É por isso que o TCU aliviou a condenação para Odebrecht, Camargo Corrêa e Andrade Gutierrez?
Exatamente. Decidimos declarar a inidoneidade de quatro [UTC, Queiroz Galvão, Empresa Brasileira de Engenharia e Techint], que não colaboraram. Isso foi uma pena, não é recuperação do dano, que elas terão de pagar. Como as três colaboraram com o MPF terão 60 dias para renegociar seus acordos com o compromisso de ressarcir integralmente os cofres públicos.
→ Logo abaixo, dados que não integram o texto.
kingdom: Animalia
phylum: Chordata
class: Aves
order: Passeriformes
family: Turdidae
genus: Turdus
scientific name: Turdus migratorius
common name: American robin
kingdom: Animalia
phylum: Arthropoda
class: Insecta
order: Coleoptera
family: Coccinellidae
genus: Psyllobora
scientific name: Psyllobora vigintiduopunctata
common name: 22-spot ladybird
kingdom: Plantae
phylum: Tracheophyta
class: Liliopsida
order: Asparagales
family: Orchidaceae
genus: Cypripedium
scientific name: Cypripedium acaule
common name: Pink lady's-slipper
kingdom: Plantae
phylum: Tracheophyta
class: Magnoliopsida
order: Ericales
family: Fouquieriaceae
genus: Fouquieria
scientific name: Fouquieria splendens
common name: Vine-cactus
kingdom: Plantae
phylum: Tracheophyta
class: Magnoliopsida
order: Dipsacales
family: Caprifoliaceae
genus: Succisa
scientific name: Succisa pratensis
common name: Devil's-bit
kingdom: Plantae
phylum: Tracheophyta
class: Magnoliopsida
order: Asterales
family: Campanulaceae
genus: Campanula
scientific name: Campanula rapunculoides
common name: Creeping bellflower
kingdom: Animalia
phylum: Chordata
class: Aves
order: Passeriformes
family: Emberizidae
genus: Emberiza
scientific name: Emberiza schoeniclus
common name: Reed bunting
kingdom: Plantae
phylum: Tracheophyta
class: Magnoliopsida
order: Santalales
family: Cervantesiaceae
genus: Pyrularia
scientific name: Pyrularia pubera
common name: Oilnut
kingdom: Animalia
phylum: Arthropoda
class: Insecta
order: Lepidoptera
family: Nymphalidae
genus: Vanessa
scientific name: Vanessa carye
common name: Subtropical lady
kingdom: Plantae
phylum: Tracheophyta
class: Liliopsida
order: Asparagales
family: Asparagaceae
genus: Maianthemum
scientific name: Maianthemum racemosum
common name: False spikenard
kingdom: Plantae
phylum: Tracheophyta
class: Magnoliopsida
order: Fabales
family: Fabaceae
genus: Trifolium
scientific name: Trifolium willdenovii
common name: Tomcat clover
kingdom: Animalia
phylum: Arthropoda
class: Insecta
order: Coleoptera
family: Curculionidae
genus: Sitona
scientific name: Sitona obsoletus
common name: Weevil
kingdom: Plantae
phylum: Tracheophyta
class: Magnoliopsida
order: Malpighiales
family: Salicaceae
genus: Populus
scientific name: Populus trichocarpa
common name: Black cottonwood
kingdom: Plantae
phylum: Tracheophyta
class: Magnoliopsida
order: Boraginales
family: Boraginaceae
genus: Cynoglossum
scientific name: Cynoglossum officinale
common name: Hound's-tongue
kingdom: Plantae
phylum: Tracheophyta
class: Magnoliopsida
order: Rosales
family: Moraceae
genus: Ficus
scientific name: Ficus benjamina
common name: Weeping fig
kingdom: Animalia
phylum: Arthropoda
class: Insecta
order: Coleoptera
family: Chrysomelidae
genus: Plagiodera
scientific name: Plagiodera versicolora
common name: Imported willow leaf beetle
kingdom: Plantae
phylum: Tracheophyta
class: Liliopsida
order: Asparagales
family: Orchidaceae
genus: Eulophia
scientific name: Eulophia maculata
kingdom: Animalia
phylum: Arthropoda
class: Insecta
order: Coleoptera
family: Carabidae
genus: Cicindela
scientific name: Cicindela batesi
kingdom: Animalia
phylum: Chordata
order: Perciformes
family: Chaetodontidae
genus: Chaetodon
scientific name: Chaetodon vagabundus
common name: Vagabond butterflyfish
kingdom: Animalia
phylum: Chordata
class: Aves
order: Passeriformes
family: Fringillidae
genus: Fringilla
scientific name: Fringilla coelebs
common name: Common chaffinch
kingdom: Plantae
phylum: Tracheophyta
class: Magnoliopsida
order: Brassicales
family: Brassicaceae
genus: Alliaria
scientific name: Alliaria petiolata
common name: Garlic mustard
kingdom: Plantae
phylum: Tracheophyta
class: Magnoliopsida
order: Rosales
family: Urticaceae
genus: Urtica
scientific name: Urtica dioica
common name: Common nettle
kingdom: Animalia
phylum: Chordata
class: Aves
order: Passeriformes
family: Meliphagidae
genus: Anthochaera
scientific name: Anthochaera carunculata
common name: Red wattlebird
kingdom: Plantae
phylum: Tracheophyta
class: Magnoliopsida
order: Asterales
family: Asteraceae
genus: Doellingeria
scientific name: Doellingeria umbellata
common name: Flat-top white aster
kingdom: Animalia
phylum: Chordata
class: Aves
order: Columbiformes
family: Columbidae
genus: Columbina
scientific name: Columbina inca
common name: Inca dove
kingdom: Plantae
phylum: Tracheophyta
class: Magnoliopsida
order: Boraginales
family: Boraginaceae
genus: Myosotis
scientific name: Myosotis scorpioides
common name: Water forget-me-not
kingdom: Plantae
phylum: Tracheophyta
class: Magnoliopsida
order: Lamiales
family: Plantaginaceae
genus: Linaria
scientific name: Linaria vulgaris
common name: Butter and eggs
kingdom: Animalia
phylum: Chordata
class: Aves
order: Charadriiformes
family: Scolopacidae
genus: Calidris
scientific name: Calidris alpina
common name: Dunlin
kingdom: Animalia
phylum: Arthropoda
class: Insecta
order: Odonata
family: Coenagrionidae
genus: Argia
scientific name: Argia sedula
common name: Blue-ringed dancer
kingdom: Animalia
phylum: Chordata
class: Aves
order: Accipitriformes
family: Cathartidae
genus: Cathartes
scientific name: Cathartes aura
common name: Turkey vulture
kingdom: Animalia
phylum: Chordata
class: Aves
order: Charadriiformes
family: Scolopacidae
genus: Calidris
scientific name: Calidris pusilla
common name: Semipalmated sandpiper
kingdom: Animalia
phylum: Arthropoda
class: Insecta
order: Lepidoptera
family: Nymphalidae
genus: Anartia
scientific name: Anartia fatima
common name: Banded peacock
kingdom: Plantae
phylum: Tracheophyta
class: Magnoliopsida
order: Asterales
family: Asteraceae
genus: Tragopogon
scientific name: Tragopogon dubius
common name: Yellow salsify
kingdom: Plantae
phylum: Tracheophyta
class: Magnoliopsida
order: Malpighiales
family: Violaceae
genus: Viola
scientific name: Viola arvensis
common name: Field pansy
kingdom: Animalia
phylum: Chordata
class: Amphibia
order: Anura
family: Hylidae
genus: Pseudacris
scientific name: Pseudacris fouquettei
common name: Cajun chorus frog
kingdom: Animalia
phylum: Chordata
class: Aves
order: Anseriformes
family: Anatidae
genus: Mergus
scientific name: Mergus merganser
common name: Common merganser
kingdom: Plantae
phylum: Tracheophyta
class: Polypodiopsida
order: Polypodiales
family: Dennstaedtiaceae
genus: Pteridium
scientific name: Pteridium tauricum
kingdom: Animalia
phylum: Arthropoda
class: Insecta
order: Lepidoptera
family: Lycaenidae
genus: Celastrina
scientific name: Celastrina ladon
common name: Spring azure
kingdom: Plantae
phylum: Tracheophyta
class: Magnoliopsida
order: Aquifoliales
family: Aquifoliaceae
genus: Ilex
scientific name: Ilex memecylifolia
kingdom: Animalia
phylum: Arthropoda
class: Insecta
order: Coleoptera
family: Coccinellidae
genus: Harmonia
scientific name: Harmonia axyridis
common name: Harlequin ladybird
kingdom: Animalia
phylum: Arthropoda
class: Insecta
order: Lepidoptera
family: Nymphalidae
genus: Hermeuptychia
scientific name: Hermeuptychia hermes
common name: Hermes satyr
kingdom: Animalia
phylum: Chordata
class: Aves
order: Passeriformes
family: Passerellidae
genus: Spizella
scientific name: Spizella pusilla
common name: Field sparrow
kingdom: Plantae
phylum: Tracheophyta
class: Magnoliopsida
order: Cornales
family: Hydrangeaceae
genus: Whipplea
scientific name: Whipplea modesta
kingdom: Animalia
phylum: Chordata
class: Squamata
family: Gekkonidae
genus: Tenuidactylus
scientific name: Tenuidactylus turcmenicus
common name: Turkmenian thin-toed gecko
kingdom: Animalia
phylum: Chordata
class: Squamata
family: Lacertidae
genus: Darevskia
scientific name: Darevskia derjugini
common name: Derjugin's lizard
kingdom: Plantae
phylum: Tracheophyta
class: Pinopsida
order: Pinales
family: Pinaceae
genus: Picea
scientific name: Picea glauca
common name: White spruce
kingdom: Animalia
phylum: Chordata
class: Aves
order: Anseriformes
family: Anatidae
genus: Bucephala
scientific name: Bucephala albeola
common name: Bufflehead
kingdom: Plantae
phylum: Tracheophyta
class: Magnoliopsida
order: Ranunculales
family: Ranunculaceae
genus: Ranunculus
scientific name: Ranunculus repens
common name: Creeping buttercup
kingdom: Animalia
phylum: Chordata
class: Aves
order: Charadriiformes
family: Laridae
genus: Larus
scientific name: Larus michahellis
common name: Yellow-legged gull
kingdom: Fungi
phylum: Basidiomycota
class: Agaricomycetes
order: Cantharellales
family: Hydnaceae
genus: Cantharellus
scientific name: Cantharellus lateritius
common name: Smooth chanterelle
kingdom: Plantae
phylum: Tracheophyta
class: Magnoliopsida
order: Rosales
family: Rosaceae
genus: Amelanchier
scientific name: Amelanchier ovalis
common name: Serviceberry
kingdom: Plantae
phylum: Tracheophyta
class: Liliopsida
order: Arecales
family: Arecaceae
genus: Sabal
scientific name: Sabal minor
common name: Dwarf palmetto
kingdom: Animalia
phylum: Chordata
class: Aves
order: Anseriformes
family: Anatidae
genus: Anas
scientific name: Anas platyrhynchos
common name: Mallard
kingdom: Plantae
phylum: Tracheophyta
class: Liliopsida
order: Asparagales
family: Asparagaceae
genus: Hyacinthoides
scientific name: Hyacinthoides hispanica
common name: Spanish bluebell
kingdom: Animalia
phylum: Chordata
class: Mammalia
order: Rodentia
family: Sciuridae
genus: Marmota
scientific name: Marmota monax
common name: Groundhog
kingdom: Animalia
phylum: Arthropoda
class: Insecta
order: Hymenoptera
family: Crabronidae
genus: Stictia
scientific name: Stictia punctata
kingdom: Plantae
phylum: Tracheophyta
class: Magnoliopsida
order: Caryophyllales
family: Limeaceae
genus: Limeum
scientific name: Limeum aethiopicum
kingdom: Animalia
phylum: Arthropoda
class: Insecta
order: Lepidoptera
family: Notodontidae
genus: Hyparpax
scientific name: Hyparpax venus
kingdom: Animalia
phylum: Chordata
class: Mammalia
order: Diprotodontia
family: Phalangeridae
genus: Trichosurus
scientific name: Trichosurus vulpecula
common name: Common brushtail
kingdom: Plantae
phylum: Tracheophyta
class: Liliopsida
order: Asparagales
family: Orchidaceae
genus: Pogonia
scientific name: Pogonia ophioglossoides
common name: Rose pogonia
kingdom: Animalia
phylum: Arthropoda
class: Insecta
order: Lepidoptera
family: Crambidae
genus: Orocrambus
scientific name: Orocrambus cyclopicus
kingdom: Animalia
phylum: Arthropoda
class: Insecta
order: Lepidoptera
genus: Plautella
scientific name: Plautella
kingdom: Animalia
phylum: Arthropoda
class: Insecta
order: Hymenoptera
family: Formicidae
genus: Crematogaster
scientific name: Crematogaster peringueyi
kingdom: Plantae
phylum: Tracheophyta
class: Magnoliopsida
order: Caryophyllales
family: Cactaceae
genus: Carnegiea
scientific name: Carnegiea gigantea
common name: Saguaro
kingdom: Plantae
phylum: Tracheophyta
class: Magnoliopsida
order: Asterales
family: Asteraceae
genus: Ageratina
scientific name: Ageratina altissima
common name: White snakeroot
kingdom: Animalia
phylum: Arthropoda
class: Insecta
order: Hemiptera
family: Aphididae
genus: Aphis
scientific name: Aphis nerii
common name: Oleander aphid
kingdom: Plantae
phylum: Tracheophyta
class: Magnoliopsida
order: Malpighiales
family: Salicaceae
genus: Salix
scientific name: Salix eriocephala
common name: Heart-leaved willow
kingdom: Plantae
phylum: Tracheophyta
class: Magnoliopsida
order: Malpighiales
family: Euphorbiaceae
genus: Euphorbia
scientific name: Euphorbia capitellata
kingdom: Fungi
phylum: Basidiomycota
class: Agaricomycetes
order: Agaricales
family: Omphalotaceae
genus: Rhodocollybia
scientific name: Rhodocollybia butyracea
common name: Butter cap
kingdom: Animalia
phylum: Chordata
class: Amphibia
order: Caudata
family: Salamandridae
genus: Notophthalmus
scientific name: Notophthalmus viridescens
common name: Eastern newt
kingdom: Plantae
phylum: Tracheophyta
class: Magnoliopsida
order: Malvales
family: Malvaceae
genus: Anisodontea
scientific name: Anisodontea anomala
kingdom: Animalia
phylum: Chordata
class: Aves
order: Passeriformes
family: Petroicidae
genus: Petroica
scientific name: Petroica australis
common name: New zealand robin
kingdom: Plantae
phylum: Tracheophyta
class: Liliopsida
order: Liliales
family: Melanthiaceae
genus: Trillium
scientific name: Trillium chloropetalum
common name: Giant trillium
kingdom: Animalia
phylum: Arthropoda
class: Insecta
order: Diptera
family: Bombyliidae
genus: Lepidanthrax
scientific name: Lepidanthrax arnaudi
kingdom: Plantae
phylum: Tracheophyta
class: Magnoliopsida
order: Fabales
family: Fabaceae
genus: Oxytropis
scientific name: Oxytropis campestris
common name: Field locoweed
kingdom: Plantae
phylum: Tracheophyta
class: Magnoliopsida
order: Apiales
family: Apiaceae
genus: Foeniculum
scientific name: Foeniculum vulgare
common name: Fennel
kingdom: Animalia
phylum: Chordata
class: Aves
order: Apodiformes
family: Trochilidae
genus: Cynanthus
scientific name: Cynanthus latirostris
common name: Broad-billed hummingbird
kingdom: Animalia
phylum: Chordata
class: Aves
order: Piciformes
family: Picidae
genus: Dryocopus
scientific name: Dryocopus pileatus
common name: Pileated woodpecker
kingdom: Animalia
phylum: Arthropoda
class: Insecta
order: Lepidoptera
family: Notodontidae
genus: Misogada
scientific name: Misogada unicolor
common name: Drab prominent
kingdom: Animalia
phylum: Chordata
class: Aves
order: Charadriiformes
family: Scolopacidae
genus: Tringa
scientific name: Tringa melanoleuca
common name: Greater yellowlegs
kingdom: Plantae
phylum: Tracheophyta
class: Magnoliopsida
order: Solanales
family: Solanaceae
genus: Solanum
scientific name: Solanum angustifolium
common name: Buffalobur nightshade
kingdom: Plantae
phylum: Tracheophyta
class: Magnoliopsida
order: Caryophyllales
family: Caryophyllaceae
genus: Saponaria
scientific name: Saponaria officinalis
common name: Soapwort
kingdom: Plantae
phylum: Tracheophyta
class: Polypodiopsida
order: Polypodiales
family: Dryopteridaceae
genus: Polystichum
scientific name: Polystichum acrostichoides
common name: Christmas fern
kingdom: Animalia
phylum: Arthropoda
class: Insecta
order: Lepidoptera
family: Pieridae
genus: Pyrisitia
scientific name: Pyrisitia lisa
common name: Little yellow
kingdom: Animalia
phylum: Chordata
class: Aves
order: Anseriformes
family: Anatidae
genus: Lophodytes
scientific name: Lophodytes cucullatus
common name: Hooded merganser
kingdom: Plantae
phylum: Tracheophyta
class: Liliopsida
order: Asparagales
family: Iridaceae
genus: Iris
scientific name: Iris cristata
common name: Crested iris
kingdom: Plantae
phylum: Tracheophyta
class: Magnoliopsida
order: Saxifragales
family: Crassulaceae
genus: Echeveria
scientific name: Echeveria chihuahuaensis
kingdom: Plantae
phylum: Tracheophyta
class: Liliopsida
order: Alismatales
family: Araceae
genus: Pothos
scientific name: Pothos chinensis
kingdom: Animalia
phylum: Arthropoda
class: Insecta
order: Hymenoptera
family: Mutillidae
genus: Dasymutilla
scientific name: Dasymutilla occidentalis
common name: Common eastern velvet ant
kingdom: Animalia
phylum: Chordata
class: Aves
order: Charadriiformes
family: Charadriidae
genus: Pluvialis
E se não houver acordo, vale a inidoneidade aplicada às quatro que já foram condenadas?
Não. O TCU retomará o julgamento das três e aí vamos apreciar a pena.

Se as quatro declaradas inidôneas quiserem fechar acordos de leniência poderiam reverter a pena?
Sim. Foi uma forma de maximizar e de coordenar as ações entre TCU e MPF. Se isso ocorrer, o MPF nos comunica e nós podemos reapreciar a aplicação da pena.

Essa decisão esvazia bastante a atuação do Ministério da Transparência, não?
Os fundamentos legais são distintos. A Transparência declara inidoneidade com base na 8.666 (Lei de Licitações) tendo como hipóteses fraude à licitação e inexecução de contrato. O TCU declara a inidoneidade com base na Lei Orgânica 8.443 por fraude à licitação e superfaturamento de obras. Dois fundamentos para o mesmo fato. Existe regra de direito que ninguém pode ser punido duas vezes pelo mesmo fato.

As empresas que foram beneficiadas pelo TCU poderiam ser punidas com a inidoneidade pela Transparência?
Hipoteticamente, sim.

Essa decisão do TCU tomada em Angra 3 será repetida nos processos conduzidos por outros ministros?
Certamente. Se estiverem presentes as mesmas circunstâncias, o tribunal vai aplicar o mesmo entendimento.